■ Extrait de page ■

------------------------------------------------

Au crépuscule les bons cabarets, ceux de la Porte Rouge, du Saint-Pierre, du Tonnelier, et plus loin celui de la Tête de Mouton, chez Vogeleer, s’allument : leurs fenêtres posent de joyeux trous d’or dans le paysage urbain qui pâlit un peu avant de s’envelopper dans la nuit. À l’intérieur, les comptoirs reluisent, les zincs brillent : rougeaudes, les bras nus, avec l’air d’être fraîchement peintes par Jordaens, les seins crevant leur corsage, du poil blond à leur nuque ambrée, les servantes apportent les verres de bière brune aux chalands qui commencent à envahir l’estaminet. Ils pincent les gaillardes à la taille et les appellent, tandis qu’elles rient d’un rire vigoureux, de ce nom doux, ou le Bruxellois glisse sa tendresse comme en un caramel :

— Crotje !

------------------------------------------------

■ Données fournies ■
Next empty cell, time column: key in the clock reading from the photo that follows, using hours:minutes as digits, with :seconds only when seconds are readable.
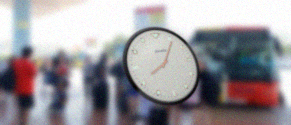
8:06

------------------------------------------------

■ Exercice ■
Dans l'extrait sur les cabarets, que servent les servantes aux chalands ? La liste n'est pas utile ici.

■ Résultat final ■
Des verres de bière brune.